Her gaze swung to him and he caught her smile out of the corner of his eye. It was full of cunning. “Yes and no. He had a part in it, I believe. What I’m unsure of is if it was intentional or not.”
“I assume you’re going to let me in on what you’re thinking at some point before we actually confront the man.”
She leaned over and patted his thigh. “I hope you’re good at playing things by ear.”
“I prefer to have a working game plan.”
She slid her hand higher and he sucked in a breath as her fingers grazed his cock. “I know, but I don’t actually have one yet.”
He groaned, both from her confession and from her ‘evil feminine wiles.’ “What if this guy is the man behind all of this? What if he uses some trigger word and causes you to go off the deep end again?”
Her fingers gripped him through his pants. “That’s why I brought you. You’re going to protect me, in case he tries anything.”
His words came out strangled. “Now the truth comes out.”
She chuckled, releasing him before she pinched his leg. “You big, bad SEALs are good for something.”
“Former SEAL.”
An assessing pause. “Are you sorry you left the brotherhood?”

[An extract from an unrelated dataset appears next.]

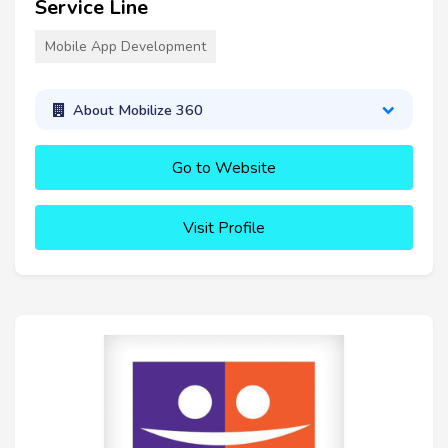
Service Line
Mobile App Development
About Mobilize 360
Go to Website
Visit Profile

Was he? Some days, if he were being honest, yes. He missed the hell out of it. Others, not so much. “I do, but SFI has filled that hole for me. Sort of.” He glanced over at her. “If we work this out, I’m happy to leave them, though.”

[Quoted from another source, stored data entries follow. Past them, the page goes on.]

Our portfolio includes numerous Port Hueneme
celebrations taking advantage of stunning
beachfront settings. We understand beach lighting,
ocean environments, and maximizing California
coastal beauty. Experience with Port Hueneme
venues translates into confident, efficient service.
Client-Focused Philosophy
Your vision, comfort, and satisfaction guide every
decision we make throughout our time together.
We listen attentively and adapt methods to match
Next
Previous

She nodded. “I get it. Maybe you won’t have to. The group—family—has grown on me. It wouldn’t hurt us to stay for a while.”
The navigation instructed him to take the next drive. “Are you sure he still lives here?”

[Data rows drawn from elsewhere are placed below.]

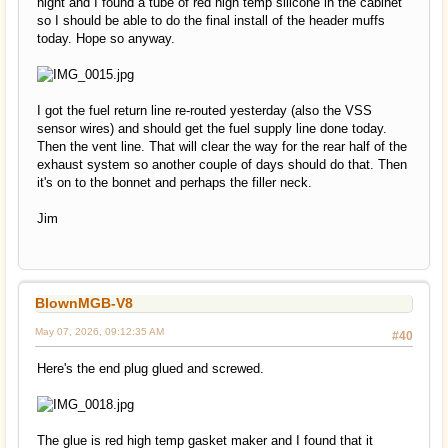
night and I found a tube of red high temp silicone in the cabinet
so I should be able to do the final install of the header muffs
today. Hope so anyway.
I got the fuel return line re-routed yesterday (also the VSS
sensor wires) and should get the fuel supply line done today.
Then the vent line. That will clear the way for the rear half of the
exhaust system so another couple of days should do that. Then
it's on to the bonnet and perhaps the filler neck.
Jim
BlownMGB-V8
May 07, 2026, 09:12:35 AM
#40
Here's the end plug glued and screwed.
The glue is red high temp gasket maker and I found that it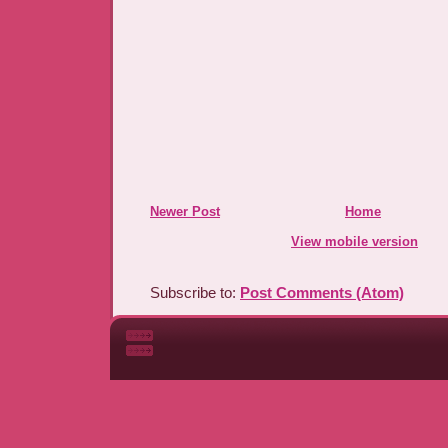
Newer Post
Home
View mobile version
Subscribe to:
Post Comments (Atom)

“The estate has been in his family since the Civil War. Plus, Rory just texted me his address.” She gave a rueful chuckle. “He’s still here.”
“Told you that you didn’t fool anyone, but damn, I disabled every tracking device this vehicle has, plus our phones. I thought for sure I’d gotten us out without that bastard knowing.”
“He’s as good as he claims.”
He drove past the mansion looming on their right. “So are you.” He pulled to the curb a block down, near a fenced pasture. “Since you don’t have a plan, I do.”
“Care to share?”
Slipping the SUV into park, he cut the lights and shifted to face her. “First, it involves you staying put until I secure the premises. He may be under watch by our government friends, or have significant security in place. I don’t want to tip any of them off that we’re here.”
Her head was outlined by a flash of lightning in the distance. “Logical. Then what?”
He grabbed the bag of weapons he’d stolen from SFI and handed her a stun baton. “I promise to come back for you. After all, you’re the one who’s wired and knows the right questions to ask.” He’d made sure they could record the doctor’s confession, or whatever information he might volunteer. Next, he handed her a comm unit and walked her through syncing it with his and demonstrating how to use it. “I want your word that you’ll let me motivate him if he needs it. My, shall we say, incentives, may not be to your liking, but we don’t have time to string this out. We need facts, evidence, a confession, something to resolve this as quickly as possible.”
She gave a heavy sigh, not liking what he was suggesting. He knew it took all her faith in him to say the next words. “You’re the expert.”
A huge step for her, giving her consent to harm someone. He didn’t care for the idea either, but at times, it was called for. “I won’t kill him, even if I pretend otherwise. We need him alive.”
This seemed to relieve her mind and she gave him a grateful half smile. “Roger that.”
He made her test the earbud again, hoping to reassure her that he was in reach, even if he wasn’t physically close. “Keep the doors locked and stay out of sight until I’m back. Do not engage with anyone who isn’t me.”
He started to bail, the bag of goodies in tow, when she grabbed his arm and yanked him back. “You’re the one who needs to stay alive, you hear me? Be safe.”
He dropped another quick kiss on her lips. “Always. I’ll be back.”
“Maybe I should have given you a different codename. Terminator,” she called after him with a laugh.
He shut the door, shook his head, and slunk off for the mansion.